Exercise details.
An exact copy of the listing is required, with its pictures removed.

Material for this task.
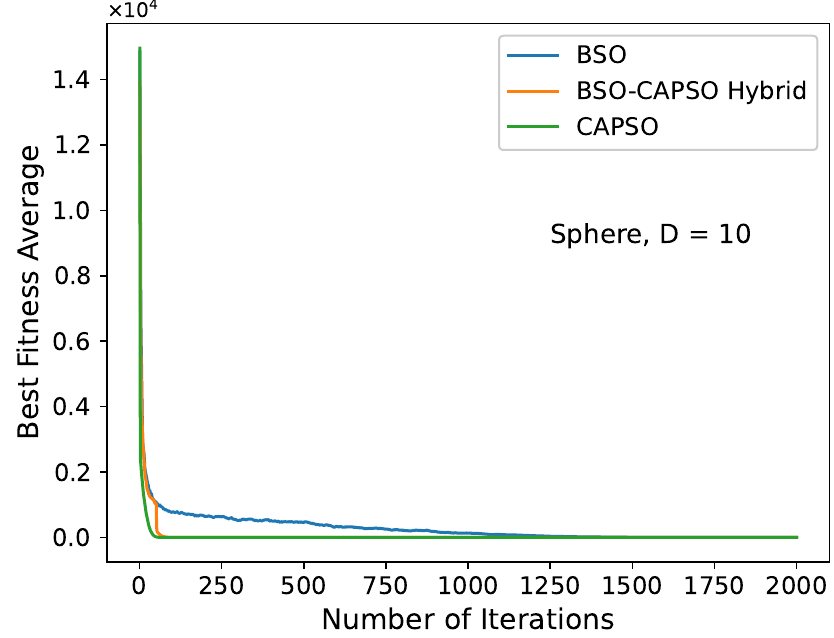
Figure 2. Convergence diagram of the stand-alone BSO, BSO–CAPSO hybrid and stand-alone CAPSO algorithms for the sphere ( f 1 ) function with D = 10. Convergence acceleration occurred after t switch = 50.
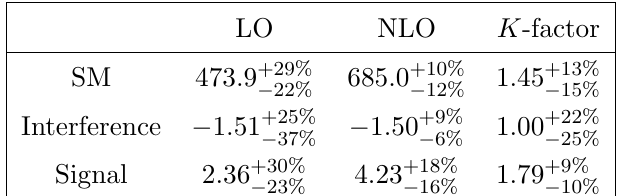
Table 3 . Cross sections for benchmark A in pb. Uncertainties are from renormalisation and factorisation scale variation.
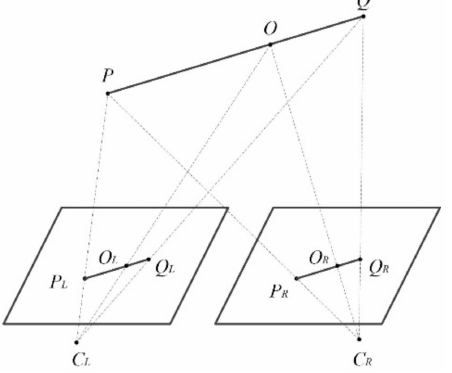
Figure 4. Schematic diagram of affine distance transformation.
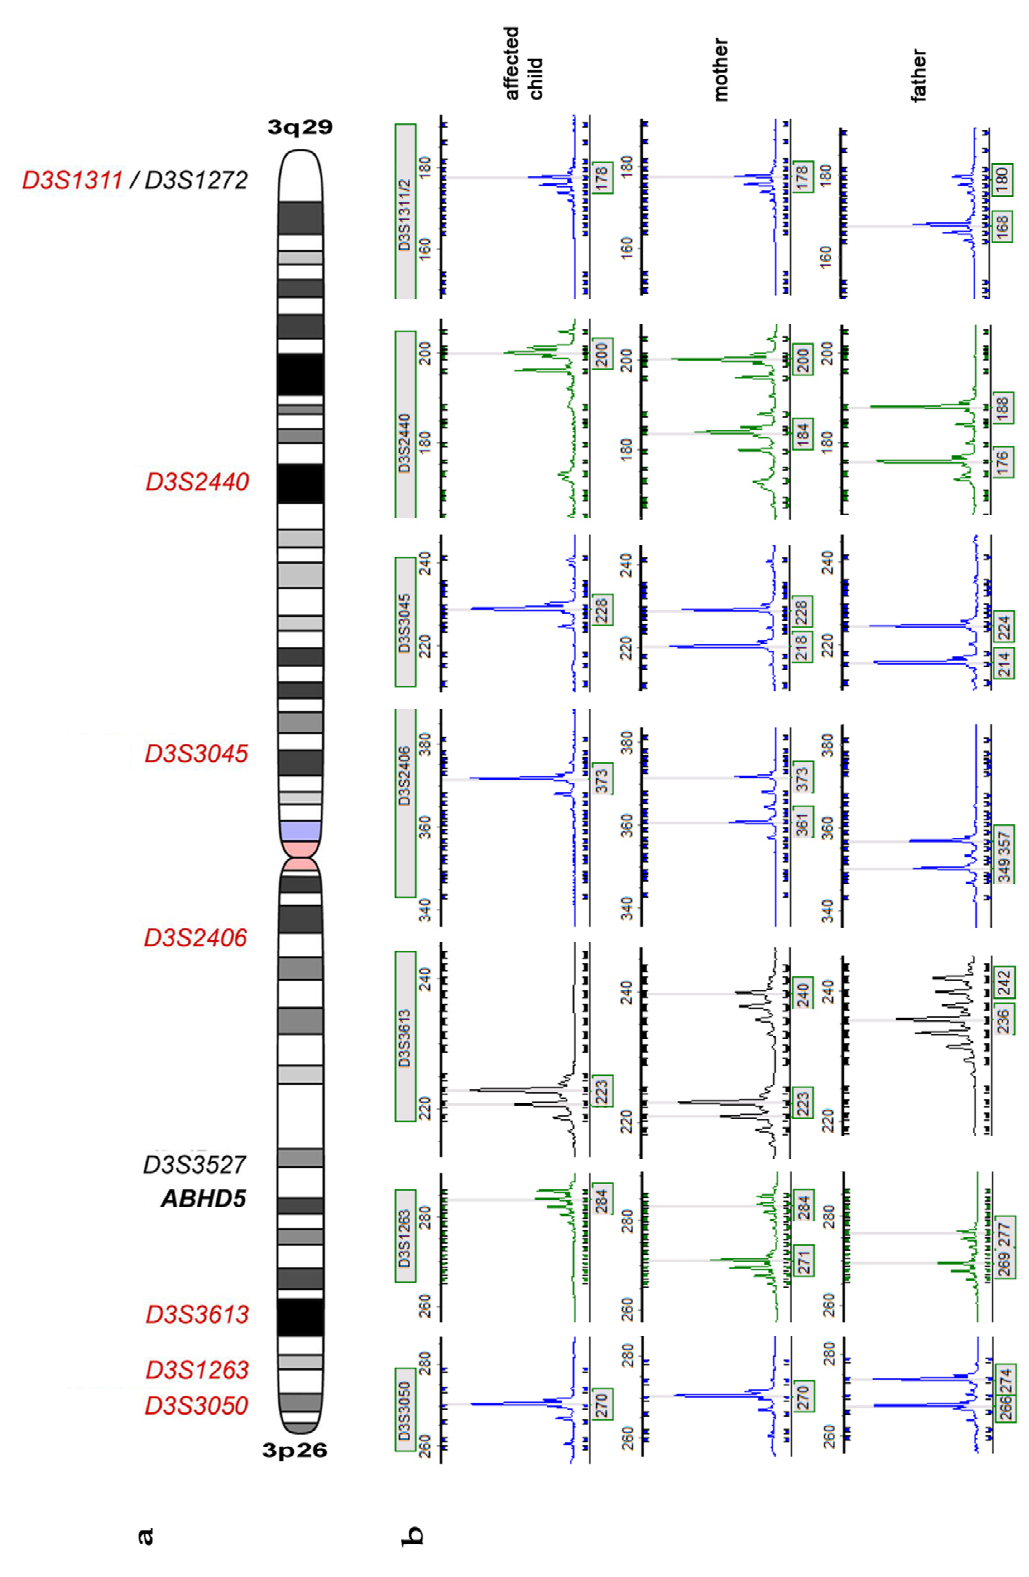
Figure 2. ( a ) Schematic presentation of chromosome 3 and the location of the ABHD5 gene (bold italic) with the analyzed microsatellite markers (italic); red = maternal UPD in the affected child; black = marker not informative. ( b ) Presentation of Microsatellite marker analysis of all informative markers. The affected child has no paternal allele and therefore did not inherit chromosome 3 of the father. The affected child shows one of the maternal alleles, suggesting a maternal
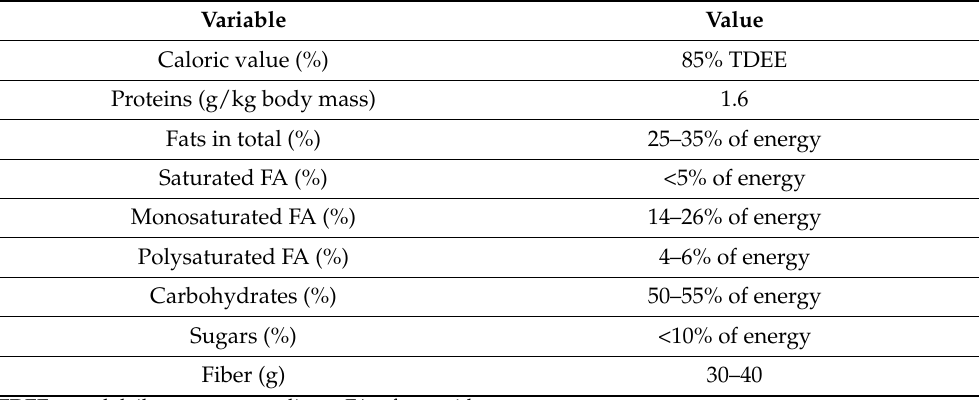
Table 1. General characteristics of the interventional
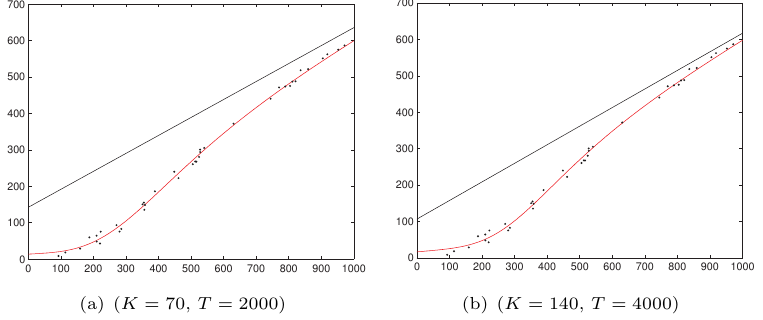
Figure 3. Graphic representation of the synthetic data points { t k ,y k } K modified Michaelis–Menten model F M ( t ; p,q,θ ) = ( pt + q ) f M ( t ; θ ) and its asymptote m ( t ) = pt + q at the optimal solution ( p ∗ ,q ∗ ,θ ∗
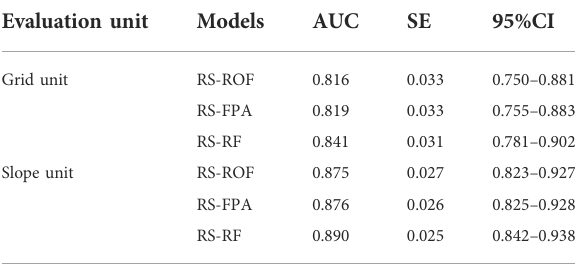
TABLE 5 Parameters of ROC curves using the training dataset.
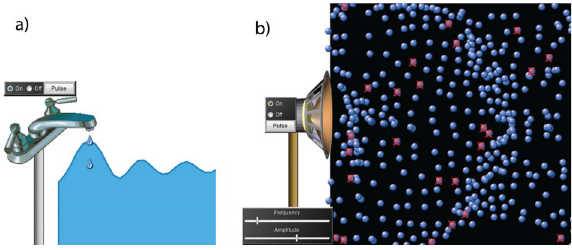
FIG. 2. (cid:1) Color (cid:2) (cid:1) a (cid:2) Side view of water wave. (cid:1) b (cid:2) Particles view of sound wave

Finished task.
Figure 2. Convergence diagram of the stand-alone BSO, BSO–CAPSO hybrid and stand-alone CAPSO algorithms for the sphere ( f 1 ) function with D = 10. Convergence acceleration occurred after t switch = 50.
Table 3 . Cross sections for benchmark A in pb. Uncertainties are from renormalisation and factorisation scale variation.
Figure 4. Schematic diagram of affine distance transformation.
Figure 2. ( a ) Schematic presentation of chromosome 3 and the location of the ABHD5 gene (bold italic) with the analyzed microsatellite markers (italic); red = maternal UPD in the affected child; black = marker not informative. ( b ) Presentation of Microsatellite marker analysis of all informative markers. The affected child has no paternal allele and therefore did not inherit chromosome 3 of the father. The affected child shows one of the maternal alleles, suggesting a maternal
Table 1. General characteristics of the interventional
Figure 3. Graphic representation of the synthetic data points { t k ,y k } K modified Michaelis–Menten model F M ( t ; p,q,θ ) = ( pt + q ) f M ( t ; θ ) and its asymptote m ( t ) = pt + q at the optimal solution ( p ∗ ,q ∗ ,θ ∗
TABLE 5 Parameters of ROC curves using the training dataset.
FIG. 2. (cid:1) Color (cid:2) (cid:1) a (cid:2) Side view of water wave. (cid:1) b (cid:2) Particles view of sound wave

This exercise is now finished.